## Exercise
Where does the word "lines" occur in the entries below? Copy every line that has it.

## Input for this task
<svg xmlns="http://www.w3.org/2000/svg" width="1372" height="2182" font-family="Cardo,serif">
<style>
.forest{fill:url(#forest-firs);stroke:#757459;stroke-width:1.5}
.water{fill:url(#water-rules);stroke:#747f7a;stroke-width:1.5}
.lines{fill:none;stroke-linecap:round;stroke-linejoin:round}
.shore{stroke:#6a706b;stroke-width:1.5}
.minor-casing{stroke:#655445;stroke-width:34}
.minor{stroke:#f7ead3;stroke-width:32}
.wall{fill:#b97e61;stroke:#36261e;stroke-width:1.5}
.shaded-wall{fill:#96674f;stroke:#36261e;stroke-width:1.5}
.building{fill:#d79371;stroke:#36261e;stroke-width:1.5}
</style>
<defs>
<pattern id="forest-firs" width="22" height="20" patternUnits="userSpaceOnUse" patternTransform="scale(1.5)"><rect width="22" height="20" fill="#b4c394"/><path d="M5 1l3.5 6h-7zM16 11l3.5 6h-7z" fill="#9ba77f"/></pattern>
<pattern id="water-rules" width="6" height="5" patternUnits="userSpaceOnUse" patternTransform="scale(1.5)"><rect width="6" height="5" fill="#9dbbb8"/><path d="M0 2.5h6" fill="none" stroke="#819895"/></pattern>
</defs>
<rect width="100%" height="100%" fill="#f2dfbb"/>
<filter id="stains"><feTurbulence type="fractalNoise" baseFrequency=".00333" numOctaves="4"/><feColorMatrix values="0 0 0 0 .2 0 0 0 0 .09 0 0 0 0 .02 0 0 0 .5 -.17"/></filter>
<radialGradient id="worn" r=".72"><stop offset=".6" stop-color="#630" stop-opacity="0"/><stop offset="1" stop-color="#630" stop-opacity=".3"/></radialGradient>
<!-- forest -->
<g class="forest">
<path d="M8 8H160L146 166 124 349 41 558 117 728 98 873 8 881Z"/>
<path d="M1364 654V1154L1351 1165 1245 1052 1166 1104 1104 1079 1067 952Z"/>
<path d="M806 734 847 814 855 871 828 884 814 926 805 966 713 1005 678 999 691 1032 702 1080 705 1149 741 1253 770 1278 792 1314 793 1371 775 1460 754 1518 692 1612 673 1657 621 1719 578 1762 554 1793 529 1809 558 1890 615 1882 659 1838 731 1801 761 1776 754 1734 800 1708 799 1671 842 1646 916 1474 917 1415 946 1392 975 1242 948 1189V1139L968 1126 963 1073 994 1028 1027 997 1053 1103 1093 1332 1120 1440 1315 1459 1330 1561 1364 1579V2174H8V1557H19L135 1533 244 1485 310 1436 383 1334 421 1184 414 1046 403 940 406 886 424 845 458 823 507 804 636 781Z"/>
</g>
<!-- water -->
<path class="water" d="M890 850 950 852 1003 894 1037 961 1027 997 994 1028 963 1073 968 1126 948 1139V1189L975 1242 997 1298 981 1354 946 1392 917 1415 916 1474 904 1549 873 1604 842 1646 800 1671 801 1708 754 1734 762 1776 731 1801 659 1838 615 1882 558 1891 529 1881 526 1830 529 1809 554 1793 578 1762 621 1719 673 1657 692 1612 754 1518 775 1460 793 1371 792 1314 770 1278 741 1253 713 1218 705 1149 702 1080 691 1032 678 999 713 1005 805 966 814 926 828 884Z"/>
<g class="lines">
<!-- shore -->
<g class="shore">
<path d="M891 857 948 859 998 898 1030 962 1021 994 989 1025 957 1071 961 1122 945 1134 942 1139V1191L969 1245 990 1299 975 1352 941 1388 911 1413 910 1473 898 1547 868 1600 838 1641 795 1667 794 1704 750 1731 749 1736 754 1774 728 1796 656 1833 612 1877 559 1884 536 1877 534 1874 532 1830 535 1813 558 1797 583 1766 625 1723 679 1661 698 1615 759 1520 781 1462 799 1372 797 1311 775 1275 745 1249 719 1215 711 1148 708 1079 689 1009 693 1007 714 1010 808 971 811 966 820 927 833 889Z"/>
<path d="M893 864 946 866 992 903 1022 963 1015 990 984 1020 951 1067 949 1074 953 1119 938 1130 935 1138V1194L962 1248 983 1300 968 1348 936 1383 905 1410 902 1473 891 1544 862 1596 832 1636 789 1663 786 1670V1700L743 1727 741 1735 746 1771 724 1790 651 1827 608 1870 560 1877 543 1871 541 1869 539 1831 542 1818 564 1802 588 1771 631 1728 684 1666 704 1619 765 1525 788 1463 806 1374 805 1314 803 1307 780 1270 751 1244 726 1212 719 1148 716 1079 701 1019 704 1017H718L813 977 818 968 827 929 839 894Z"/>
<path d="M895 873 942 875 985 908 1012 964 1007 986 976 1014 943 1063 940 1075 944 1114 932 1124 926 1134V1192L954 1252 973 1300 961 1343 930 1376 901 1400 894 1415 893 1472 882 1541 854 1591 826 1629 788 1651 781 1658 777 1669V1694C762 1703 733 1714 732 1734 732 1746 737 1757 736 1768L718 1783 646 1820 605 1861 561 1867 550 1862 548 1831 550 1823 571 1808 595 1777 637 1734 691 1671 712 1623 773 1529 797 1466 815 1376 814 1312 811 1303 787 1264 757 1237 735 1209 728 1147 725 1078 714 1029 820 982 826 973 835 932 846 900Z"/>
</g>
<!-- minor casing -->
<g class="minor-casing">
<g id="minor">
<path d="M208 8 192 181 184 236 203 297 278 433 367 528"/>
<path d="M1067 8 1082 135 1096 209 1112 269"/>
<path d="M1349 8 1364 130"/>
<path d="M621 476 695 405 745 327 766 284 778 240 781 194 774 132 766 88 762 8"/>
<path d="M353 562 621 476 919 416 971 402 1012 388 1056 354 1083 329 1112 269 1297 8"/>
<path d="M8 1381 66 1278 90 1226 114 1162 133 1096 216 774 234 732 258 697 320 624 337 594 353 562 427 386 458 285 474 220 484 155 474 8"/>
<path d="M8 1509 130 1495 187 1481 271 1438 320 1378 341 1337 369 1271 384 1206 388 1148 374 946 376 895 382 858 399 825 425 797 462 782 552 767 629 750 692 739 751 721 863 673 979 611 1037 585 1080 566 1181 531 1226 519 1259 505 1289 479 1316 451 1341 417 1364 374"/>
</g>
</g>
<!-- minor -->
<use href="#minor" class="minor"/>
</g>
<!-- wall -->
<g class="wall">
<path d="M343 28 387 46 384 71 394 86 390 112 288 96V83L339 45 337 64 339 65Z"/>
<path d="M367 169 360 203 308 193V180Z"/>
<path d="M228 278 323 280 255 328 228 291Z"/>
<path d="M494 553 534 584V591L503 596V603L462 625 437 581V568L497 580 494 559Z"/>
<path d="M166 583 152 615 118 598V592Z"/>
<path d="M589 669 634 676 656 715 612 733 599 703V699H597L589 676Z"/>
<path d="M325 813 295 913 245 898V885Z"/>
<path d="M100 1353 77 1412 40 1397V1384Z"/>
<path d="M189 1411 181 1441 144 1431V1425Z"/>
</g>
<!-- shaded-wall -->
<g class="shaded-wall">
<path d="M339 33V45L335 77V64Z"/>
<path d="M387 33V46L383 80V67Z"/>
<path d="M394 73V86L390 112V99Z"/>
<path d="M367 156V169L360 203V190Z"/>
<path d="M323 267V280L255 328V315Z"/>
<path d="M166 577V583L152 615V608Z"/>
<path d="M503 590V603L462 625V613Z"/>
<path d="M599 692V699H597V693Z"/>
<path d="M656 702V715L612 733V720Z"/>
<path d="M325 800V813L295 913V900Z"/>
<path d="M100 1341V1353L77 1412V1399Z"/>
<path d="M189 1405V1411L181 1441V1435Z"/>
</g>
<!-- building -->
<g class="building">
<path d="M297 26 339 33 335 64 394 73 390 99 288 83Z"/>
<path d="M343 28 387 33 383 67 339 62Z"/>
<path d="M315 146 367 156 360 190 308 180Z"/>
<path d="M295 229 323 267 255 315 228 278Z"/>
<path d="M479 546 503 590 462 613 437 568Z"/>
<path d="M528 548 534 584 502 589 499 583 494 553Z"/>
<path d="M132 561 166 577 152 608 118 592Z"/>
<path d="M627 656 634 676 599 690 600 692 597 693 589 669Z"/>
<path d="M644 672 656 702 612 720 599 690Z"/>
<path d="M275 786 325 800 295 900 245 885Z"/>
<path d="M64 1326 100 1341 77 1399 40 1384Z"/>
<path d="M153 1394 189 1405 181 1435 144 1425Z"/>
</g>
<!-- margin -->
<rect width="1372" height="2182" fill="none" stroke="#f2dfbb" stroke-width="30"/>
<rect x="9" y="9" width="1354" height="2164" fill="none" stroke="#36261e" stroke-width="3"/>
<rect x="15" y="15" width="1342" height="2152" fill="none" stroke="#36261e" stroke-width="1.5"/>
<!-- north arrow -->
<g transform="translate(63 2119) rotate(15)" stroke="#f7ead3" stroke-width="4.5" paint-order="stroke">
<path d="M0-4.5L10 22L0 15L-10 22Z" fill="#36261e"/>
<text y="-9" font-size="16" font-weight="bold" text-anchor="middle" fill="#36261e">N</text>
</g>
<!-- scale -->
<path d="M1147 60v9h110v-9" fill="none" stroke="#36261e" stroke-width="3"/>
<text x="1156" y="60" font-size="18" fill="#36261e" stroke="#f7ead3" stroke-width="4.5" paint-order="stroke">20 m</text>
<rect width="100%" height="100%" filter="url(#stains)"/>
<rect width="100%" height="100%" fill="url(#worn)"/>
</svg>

## Task output
.lines{fill:none;stroke-linecap:round;stroke-linejoin:round}
<g class="lines">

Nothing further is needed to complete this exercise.